Strengths and limitations of the GCPCR and its ongoing improvement
The GCPCR is a unique resource for allergic diseases in children that can and has been continuously adapted as new opportunities arise. Limitations of the cohort include current limited longitudinal data and demographic data from subjects enrolled early in course of the GCPCR. For example, in the early years, the GCPCR focused on recruiting children at their baseline visits to the specialist and consequently has limited longitudinal data on early participants. This is particularly problematic when evaluating younger children that may have subsequently developed asthma, for example, following their baseline visit. To remedy this issue, a data capture campaign was completed in 2008 to obtain missing data and to get updates on study participants. Nearly 45% of participants recontacted responded. In addition to the recapture campaign, follow-up questionnaires were developed at that time and study coordinators began to mail these questionnaires to previously consented participants with the goal of regular collection at subsequent clinic visits. Utilization of online questionnaires is now being considered and will likely permit more rapid questionnaire completion and previously consented participants would be able complete online questionnaires from home outside of or prior to their CCHMC visits. While complete validation of all the questionnaires used by the GCPCR is not possible given the ongoing clinical needs and magnitude of the information being collected, this is a future goal.

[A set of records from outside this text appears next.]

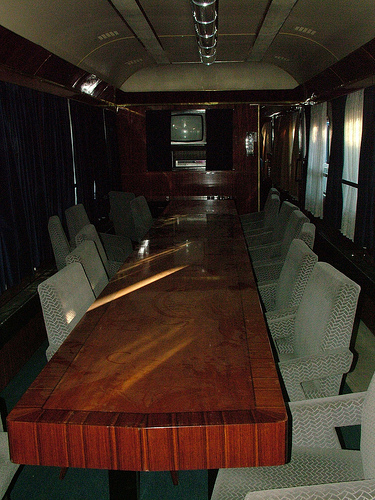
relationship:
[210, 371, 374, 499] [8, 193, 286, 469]
chair next to table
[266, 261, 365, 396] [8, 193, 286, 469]
chair next to table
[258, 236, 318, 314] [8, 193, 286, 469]
chair next to table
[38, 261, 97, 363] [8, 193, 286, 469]
chair next to table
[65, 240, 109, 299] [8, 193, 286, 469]
chair next to table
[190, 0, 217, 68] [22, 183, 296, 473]
lighting above desk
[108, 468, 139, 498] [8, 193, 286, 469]
leg for table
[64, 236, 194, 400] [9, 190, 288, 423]
reflection on tabletop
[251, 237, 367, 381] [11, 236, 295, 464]
chairs lining table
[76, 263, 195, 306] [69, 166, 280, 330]
reflection on table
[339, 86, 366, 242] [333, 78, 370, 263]
curtains on window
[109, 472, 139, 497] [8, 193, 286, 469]
leg supporting table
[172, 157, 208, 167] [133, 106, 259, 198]
device in stand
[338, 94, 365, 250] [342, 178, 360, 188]
cross beam on window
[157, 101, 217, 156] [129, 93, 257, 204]
television in wall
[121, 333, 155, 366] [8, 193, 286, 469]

Another limitation of the study is also routed in the early years. Early on, only the race and ethnicity of the study participant were collected. In 2008, we began collecting information about race and ethnicity on both the participants and their parents using the revised guidelines established by the Office of Management and Budget at the NIH (2001) for studies recruiting minorities. These include two ethnic categories: Hispanic or Latino, and Not Hispanic or Latino; and five racial categories: American Indian or Alaska Native, Asian, Black or African American, Native Hawaiian or Other Pacific Islander and White [NOT-OD-01-053]. In addition, we now also inquire about participants' siblings (full, half, step, and biologically unrelated) to enhance genetic and exposure-based studies. Genotyping is then used to corroborate relatedness as a second quality control measure, as well as correct gender assignment. Inclusion of a set of ancestry informative markers in genotyping studies along with principal component analysis allows us to discover misidentified ancestry, admixture and individuals that have a unique combination of ethnic backgrounds that make them outliers for population-specific studies. Recruitment of African Americans with asthma, as well as appropriate controls, is a priority of the GCPCR. The availability of these populations in the repository, as well as numerous other characteristics, makes the GCPCR a distinctive resource ().